* [節選段落]
在C#中,可以使用參數化查詢來防止SQL注入。參數化查詢是一種將查詢參數與SQL語句分離的方法,它可以確保輸入的值在傳遞給數據庫之前被正確編碼。
以下是一個使用參數化查詢的示例:
using (SqlConnection connection = new SqlConnection(connectionString))
{
connection.Open();
string query = "SELECT * FROM Users WHERE Username = @Username AND Password = @Password";
SqlCommand command = new SqlCommand(query, connection);
// 添加參數并設置值
command.Parameters.AddWithValue("@Username", username);
command.Parameters.AddWithValue("@Password", password);
SqlDataReader reader = command.ExecuteReader();
// 處理查詢結果
while (reader.Read())
{
// 處理每一行數據
}
}
在上面的示例中,使用了SqlCommand類的Parameters.AddWithValue方法添加參數。這樣,參數的值將被正確地編碼,從而防止SQL注入攻擊。
請注意,使用參數化查詢不僅可以防止SQL注入,還可以提高查詢性能,并且可以在多次執行相同查詢時重用已編譯的查詢計劃。因此,建議始終使用參數化查詢來執行數據庫操作。

[已儲存的資料項目]
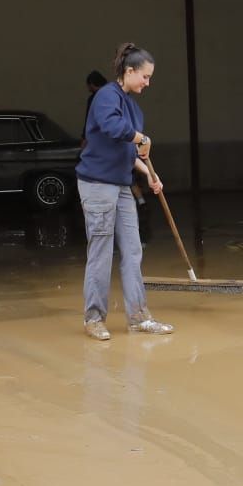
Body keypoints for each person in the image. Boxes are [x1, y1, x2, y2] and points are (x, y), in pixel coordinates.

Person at [77, 44, 174, 341]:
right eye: (144, 76)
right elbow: (112, 128)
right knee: (101, 251)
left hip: (120, 185)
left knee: (133, 250)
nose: (147, 82)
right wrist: (141, 137)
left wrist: (149, 174)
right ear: (129, 71)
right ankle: (94, 318)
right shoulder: (107, 96)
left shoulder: (132, 105)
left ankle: (139, 316)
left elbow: (129, 149)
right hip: (97, 184)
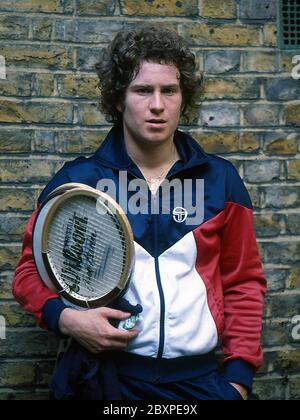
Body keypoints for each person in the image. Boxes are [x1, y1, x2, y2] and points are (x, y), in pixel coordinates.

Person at [13, 25, 267, 400]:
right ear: (119, 98)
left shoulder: (221, 181)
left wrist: (239, 380)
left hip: (199, 382)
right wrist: (66, 319)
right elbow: (29, 273)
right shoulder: (79, 182)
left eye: (170, 90)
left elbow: (243, 282)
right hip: (106, 380)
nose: (158, 105)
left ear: (184, 98)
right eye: (142, 90)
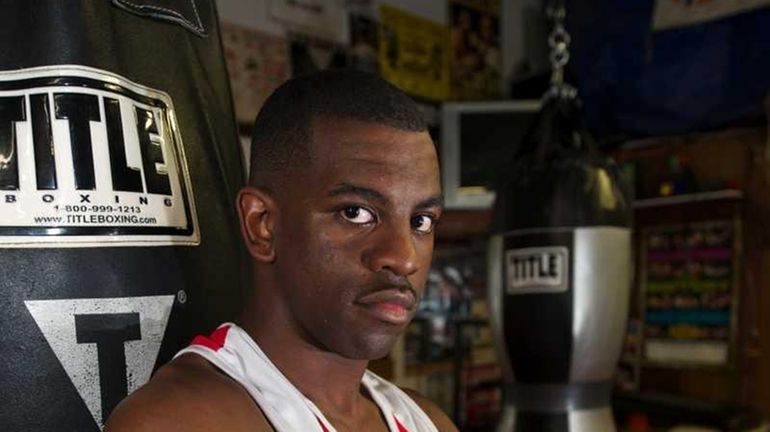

* [學以致用]
- A) 把關於參數化查詢的文章中的這句話譯成英文:「參數化查詢是一種將查詢參數與SQL語句分離的方法,它可以確保輸入的值在傳遞給數據庫之前被正確編碼。」
- B) 請照抄關於參數化查詢的文章中從「在C#中,可以使用參數化查詢」到「connection = new SqlConnection(connectionString))」的這一段,一字不改。

* [依序解答]
- A) A parameterized query is a method of separating query parameters from the SQL statement, and it ensures that input values are properly encoded before they are passed to the database.

- B)
在C#中,可以使用參數化查詢來防止SQL注入。參數化查詢是一種將查詢參數與SQL語句分離的方法,它可以確保輸入的值在傳遞給數據庫之前被正確編碼。
以下是一個使用參數化查詢的示例:
using (SqlConnection connection = new SqlConnection(connectionString))